时间限制：C/C++ 1秒，其他语言2秒
空间限制：C/C++ 131072K，其他语言262144K

一、题目内容

题目描述

It’s universally acknowledged that there’re innumerable trees in the campus of HUST.
People like to play games under the tree, and SWH is exactly fond of one strange card game. In the game players are given some piles of cards with scores. Two players will take turns to draw a card from one pile and get the score of the card. Each player can choose the pile arbitrarily. However, the strange thing is that the player draws first can only draw a card from the top of one pile, and the player played second from the bottom. The game ends when all piles become empty. Now SWH and his friend LLY is going to play the game and SWH plays first. Both of them want to maximize his own score. Can you tell how many scores they will get finally?

输入描述

First line you are given an integer n(1≤n≤100), indicating the number of decks.
Then n line follows. Each i-th line contains an integer m_i (1≤m_i≤100), the number of cards in i-th pile, then m_i number follow s1,s2,...sk,...sm(0≤si≤1000)，the score of each card. And we see the first card as “top”, the last card as “bottom”.

输出描述

Two integers, the final score of SWH and LLY.

示例1

输入

2
2 5 10
1 20

输出

25 10

二、解题思路

依题意，这个纸牌游戏的特点是：有两个玩家，先抽的玩家从任意牌堆顶部抽取，后抽的玩家从任意牌堆的底部抽取，两个玩家存在竞争关系，目标是获得最高分数。玩家在抽取纸牌时，偶数堆则刚好平分，奇数堆则余1张纸牌，假如两人都希望获得最高分，那么只存在一种可能，玩家将所有的偶数牌堆分完，然后再抽取奇数牌堆时，每次保留奇数牌堆剩下的一张并存入数组，最后将数组按照纸牌牌面从大到小排序，两个玩家按排序的顺序依次抽取纸牌即可获得最大（牌堆是不能确认中间纸牌牌面大小的）。

---------------

■ 任务说明 1: 请照录该纸牌游戏题目中以含“时间限制：C/C++ 1秒，其他语言2秒”的语句开头、至“will get finally?”为止的部分。
■ 任务说明 2:
根据该纸牌游戏题目，回答下列问题：
(a) C/C++ 的时间限制是多少？
(b) 牌堆数量 n 的取值范围是什么？
(c) 示例1的输出是什么？
■ 任务说明 3:
判断下列说法是否与该纸牌游戏题目相符，并引用原文中起决定作用的字句：
(a) 先抽牌的玩家只能从牌堆底部抽牌。
(b) 所有牌堆都变空时游戏结束。
(c) 解题思路中称偶数堆刚好平分。
随附数据无须使用。

---------------

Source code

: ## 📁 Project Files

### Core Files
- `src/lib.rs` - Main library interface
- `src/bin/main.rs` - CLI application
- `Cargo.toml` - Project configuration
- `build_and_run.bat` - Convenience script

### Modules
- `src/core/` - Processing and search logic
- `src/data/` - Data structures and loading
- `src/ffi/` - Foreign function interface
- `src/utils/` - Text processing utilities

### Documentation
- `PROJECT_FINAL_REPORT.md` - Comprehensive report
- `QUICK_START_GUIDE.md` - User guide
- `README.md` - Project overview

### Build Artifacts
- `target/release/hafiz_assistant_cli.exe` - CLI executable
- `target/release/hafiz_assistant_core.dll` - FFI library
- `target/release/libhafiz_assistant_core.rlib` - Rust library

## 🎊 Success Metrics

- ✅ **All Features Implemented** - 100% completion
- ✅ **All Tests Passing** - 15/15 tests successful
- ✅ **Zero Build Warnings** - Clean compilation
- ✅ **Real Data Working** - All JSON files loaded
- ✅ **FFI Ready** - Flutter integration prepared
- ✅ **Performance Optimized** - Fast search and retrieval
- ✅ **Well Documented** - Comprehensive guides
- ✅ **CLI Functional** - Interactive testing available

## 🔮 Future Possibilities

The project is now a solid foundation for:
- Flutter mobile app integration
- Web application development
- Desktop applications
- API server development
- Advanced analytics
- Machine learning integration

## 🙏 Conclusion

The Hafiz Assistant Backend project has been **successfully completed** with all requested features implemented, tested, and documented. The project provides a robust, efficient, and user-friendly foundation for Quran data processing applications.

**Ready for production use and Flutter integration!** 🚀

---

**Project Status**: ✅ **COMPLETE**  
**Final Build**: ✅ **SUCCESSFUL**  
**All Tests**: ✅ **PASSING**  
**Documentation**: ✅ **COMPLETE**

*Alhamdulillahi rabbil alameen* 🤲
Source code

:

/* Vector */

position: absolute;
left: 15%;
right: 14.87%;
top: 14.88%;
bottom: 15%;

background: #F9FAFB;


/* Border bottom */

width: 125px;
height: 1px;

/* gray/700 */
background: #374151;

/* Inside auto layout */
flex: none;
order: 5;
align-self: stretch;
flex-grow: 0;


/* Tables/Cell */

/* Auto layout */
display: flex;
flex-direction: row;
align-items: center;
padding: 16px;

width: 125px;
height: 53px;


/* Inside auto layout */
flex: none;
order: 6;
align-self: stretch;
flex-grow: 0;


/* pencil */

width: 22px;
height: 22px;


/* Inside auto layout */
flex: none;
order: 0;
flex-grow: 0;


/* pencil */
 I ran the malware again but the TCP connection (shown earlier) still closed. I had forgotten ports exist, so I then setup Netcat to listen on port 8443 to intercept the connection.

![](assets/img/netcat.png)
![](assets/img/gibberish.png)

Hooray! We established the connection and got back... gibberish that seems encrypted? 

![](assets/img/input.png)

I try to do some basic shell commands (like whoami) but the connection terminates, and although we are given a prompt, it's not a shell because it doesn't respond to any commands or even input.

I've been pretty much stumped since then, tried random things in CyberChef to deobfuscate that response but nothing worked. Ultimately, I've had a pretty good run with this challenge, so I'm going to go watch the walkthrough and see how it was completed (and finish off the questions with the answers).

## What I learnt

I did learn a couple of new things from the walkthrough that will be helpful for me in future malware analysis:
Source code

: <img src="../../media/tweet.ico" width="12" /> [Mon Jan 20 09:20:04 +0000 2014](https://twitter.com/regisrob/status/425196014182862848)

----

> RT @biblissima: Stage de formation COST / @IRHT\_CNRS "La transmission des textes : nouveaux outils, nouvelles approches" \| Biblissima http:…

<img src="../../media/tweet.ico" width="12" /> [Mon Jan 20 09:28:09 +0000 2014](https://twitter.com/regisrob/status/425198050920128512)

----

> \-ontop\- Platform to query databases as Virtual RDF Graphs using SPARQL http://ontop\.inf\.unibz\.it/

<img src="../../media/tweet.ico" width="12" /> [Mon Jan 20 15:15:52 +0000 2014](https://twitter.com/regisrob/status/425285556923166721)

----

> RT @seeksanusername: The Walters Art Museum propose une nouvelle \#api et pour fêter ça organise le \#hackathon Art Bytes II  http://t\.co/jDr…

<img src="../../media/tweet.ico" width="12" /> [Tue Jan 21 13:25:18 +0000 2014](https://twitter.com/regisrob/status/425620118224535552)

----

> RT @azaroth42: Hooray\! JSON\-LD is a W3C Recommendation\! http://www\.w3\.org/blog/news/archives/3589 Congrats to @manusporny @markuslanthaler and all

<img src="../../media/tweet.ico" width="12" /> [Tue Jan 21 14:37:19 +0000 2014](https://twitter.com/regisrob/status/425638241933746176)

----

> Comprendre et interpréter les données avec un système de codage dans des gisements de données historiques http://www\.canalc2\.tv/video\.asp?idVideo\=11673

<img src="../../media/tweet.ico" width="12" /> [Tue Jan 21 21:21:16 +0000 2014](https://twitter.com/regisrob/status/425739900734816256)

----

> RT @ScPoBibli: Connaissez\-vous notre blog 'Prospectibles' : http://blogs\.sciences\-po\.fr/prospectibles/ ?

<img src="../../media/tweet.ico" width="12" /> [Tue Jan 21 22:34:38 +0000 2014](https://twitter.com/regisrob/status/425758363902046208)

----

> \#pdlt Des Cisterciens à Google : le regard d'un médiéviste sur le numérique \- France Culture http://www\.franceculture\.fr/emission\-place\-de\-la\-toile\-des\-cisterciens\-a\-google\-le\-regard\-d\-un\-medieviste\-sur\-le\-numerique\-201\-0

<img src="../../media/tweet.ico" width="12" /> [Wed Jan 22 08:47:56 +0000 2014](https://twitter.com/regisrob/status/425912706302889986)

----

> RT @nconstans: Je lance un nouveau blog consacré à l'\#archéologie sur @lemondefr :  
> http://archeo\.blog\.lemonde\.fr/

---------------

■ 回答 1:
时间限制：C/C++ 1秒，其他语言2秒
空间限制：C/C++ 131072K，其他语言262144K

一、题目内容

题目描述

It’s universally acknowledged that there’re innumerable trees in the campus of HUST.
People like to play games under the tree, and SWH is exactly fond of one strange card game. In the game players are given some piles of cards with scores. Two players will take turns to draw a card from one pile and get the score of the card. Each player can choose the pile arbitrarily. However, the strange thing is that the player draws first can only draw a card from the top of one pile, and the player played second from the bottom. The game ends when all piles become empty. Now SWH and his friend LLY is going to play the game and SWH plays first. Both of them want to maximize his own score. Can you tell how many scores they will get finally?

■ 回答 2:
(a) 1秒。
(b) 1≤n≤100。
(c) 25 10。

■ 回答 3:
(a) 否。“the player draws first can only draw a card from the top of one pile”
(b) 是。“The game ends when all piles become empty.”
(c) 是。“偶数堆则刚好平分”